Lois relatives au Chabbat du marié
Réponse
Chez les Ashkénazes, il est d'usage que le hatan monte à la Torah le Chabbat précédant le mariage et organise une réjouissance ce même Chabbat. Cependant, chez les Séfarades et les communautés d'Orient, la coutume est que le hatan monte à la Torah et organise une réjouissance le Chabbat qui suit la houppa, lorsqu'il se trouve dans les sept jours de festivités.
Réponse
Lorsqu'un hatan se trouve à la synagogue pendant ses sept jours de festivités, que ce soit Chabbat ou un jour de fête, et que l'on souhaite faire monter à la Torah d'autres proches ou amis de la famille, il est préférable, a priori, que le chaliah tsibour qui lit dans la Torah lise pour chaque personne appelée trois nouveaux versets, ou un peu plus, en commençant et terminant correctement, afin de pouvoir lire une nouvelle section pour chaque montée supplémentaire.
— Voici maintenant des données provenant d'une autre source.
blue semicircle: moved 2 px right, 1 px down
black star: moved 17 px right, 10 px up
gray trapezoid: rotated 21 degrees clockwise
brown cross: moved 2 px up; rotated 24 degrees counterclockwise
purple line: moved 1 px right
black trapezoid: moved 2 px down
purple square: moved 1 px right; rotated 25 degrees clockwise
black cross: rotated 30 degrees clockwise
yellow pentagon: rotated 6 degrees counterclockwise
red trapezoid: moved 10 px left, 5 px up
Toutefois, si, en raison du grand nombre de personnes appelées, il est contraint de répéter les mêmes versets, il est permis de le faire même a priori, et il n'y a aucune crainte de berakha che-eina tsricha, car là où il y a une coutume, on ne dit pas "en cas de doute sur les bénédictions, on allège". D'autant plus que cette coutume a des fondements solides, selon Rav Haï Gaon, le Rivach et Maran du Choulhan Aroukh. Malgré tout, il est très juste de ne pas multiplier beaucoup les montées à la Torah, et il incombe aux proches et amis du hatan de renoncer à leur montée afin d'éviter de déranger l'assemblée.